|
|
|
|
|
by jandrewrogers
36 days ago
|
|
To give a concrete example, spatial indexing algorithms badly break cache replacement algorithms for intrinsic theory reasons. This has been known since at least the 1980s. We have a literature full of spatial indexing algorithms that can't work in any real system because they assume cache replacement algorithms. This problem isn't even mentioned in modern academic papers. That is extremely low-value research. That's like doing physics research under the assumption that the fundamental laws of physics don't apply. It might be an intellectually interesting exercise but it isn't useful. It isn't all like this. The spatial indexing literature is actively bad to an unusual extent. If you look at e.g. academic graph analytic algorithm research, where I also worked, it is mostly just decades behind the non-academic state-of-the-art. The literature won't mislead you but it also won't tell you where the frontier is. |
|
This article[0] says "Data changes are usually much less frequent than queries, so incurring an initial cost of processing data into an index is a fair price to pay for instant searches afterwards."

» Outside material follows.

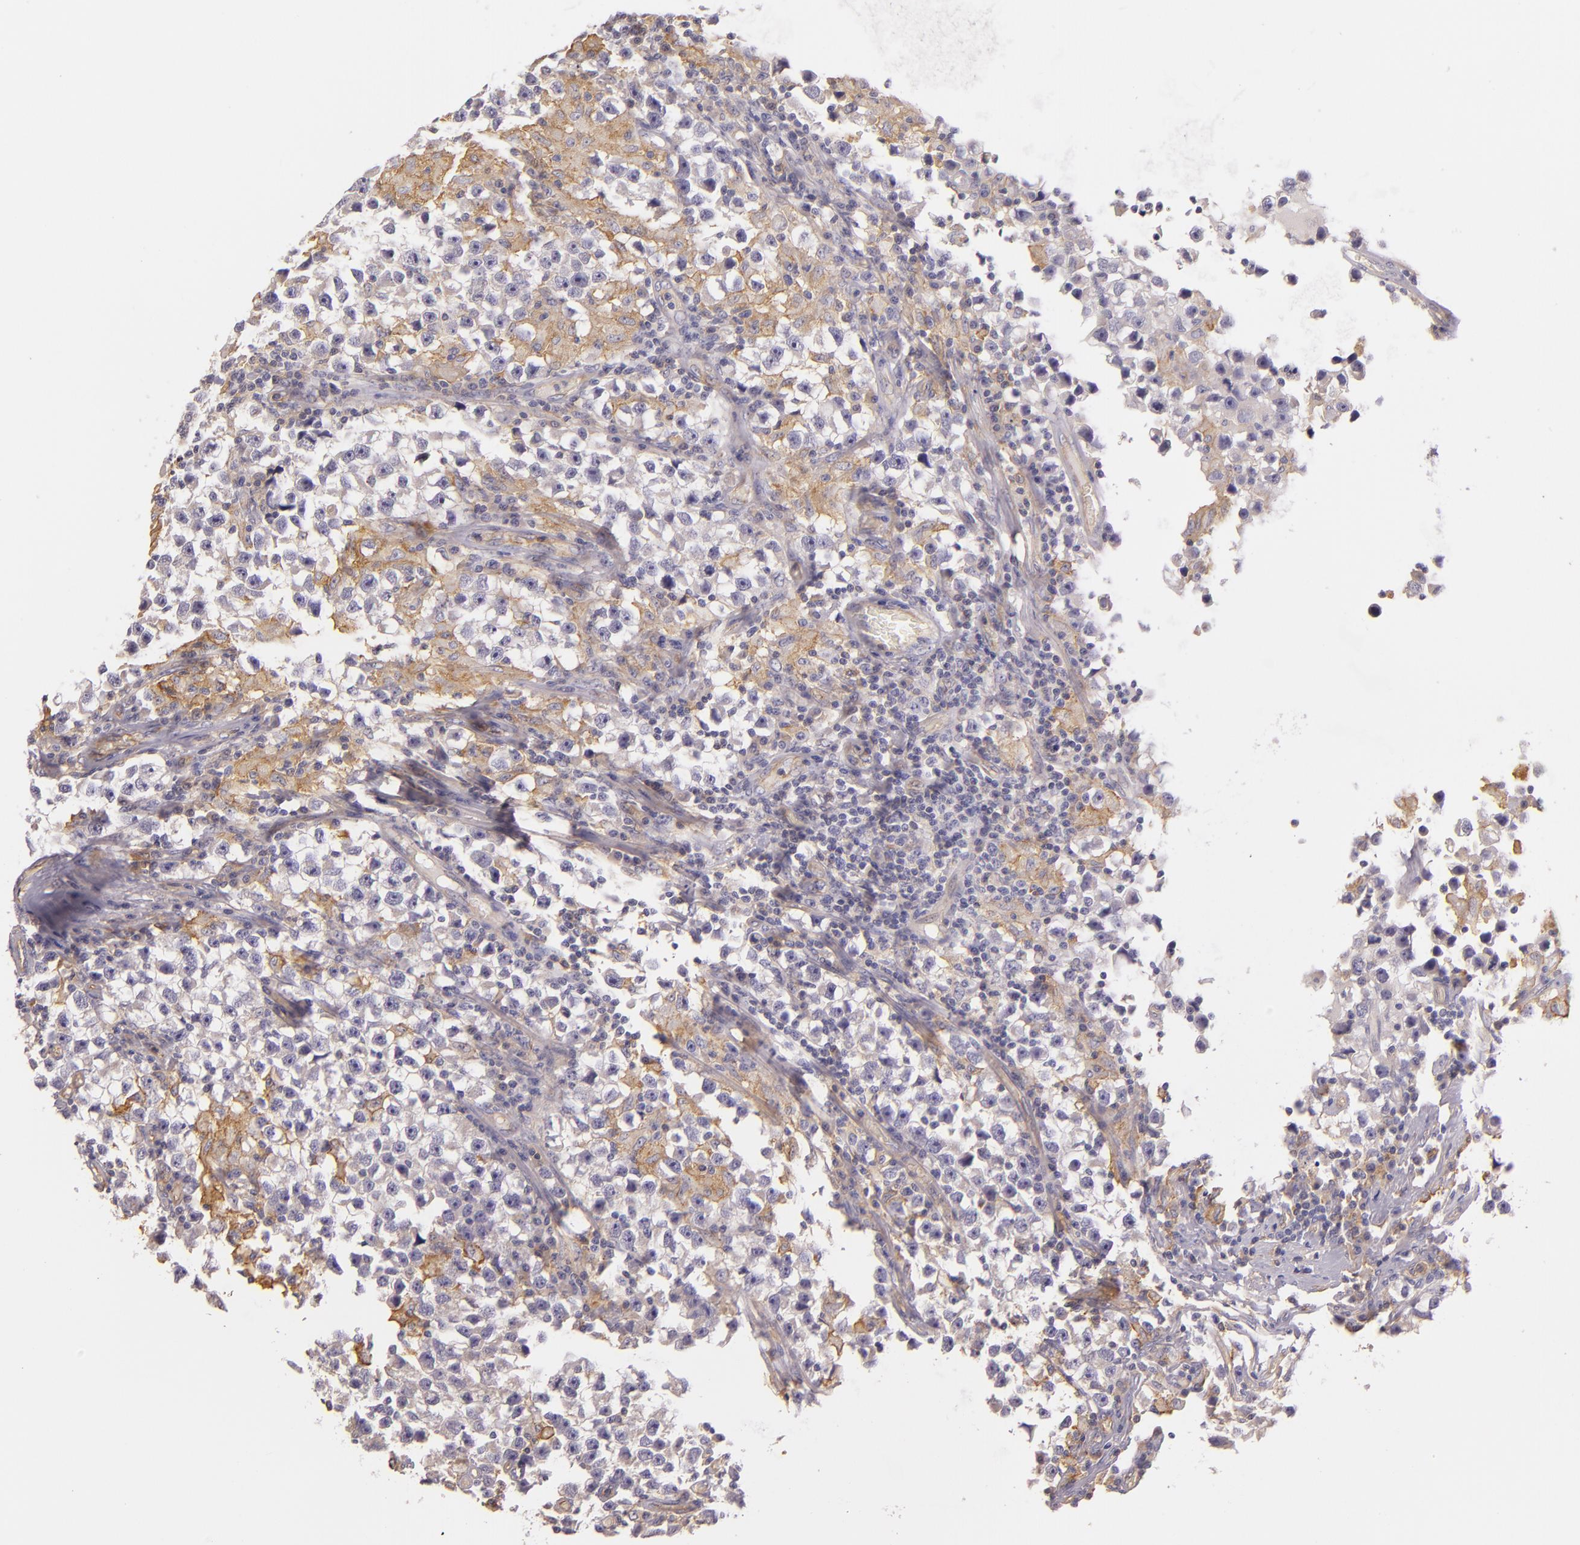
{"staining": {"intensity": "negative", "quantity": "none", "location": "none"}, "tissue": "testis cancer", "cell_type": "Tumor cells", "image_type": "cancer", "snomed": [{"axis": "morphology", "description": "Seminoma, NOS"}, {"axis": "topography", "description": "Testis"}], "caption": "DAB (3,3'-diaminobenzidine) immunohistochemical staining of testis seminoma shows no significant expression in tumor cells.", "gene": "CTSF", "patient": {"sex": "male", "age": 33}}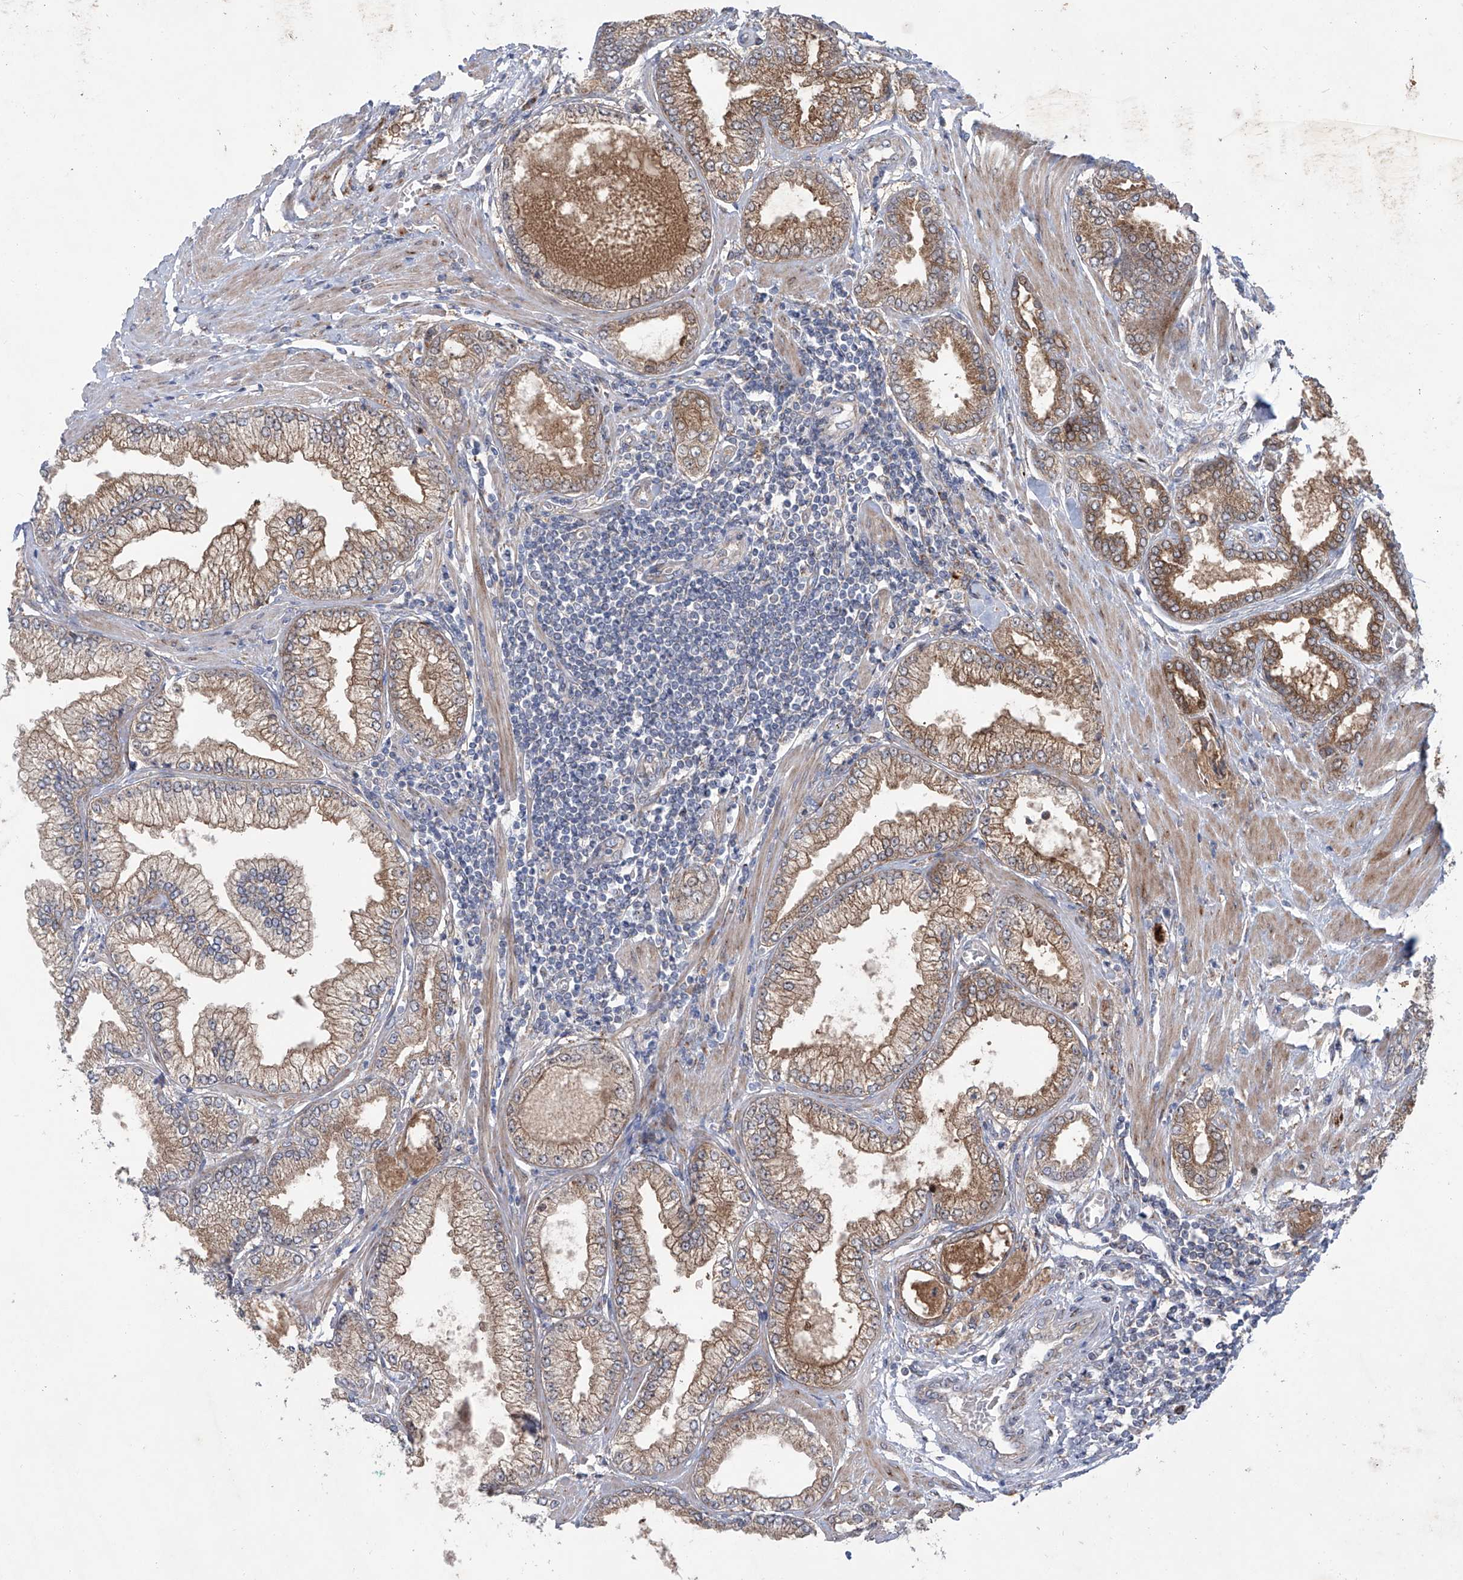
{"staining": {"intensity": "moderate", "quantity": ">75%", "location": "cytoplasmic/membranous"}, "tissue": "prostate cancer", "cell_type": "Tumor cells", "image_type": "cancer", "snomed": [{"axis": "morphology", "description": "Adenocarcinoma, Low grade"}, {"axis": "topography", "description": "Prostate"}], "caption": "Prostate cancer stained with DAB IHC reveals medium levels of moderate cytoplasmic/membranous positivity in approximately >75% of tumor cells.", "gene": "KLC4", "patient": {"sex": "male", "age": 62}}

Is that what you're referring to with cache replacement? There's no way to quickly update the index?
Wikipedia says "The R-tree was proposed by Antonin Guttman in 1984 and has found significant use in both theoretical and applied contexts."
I'm gathering that there are applications which are ok with that limitation? Generally there is communication and awareness between industry and academia, if everyone really needs cache replacement for it to be useful, why have they not attempted to account for it? What is the cause of the total disconnect you describe?
[0] https://blog.mapbox.com/a-dive-into-spatial-search-algorithm...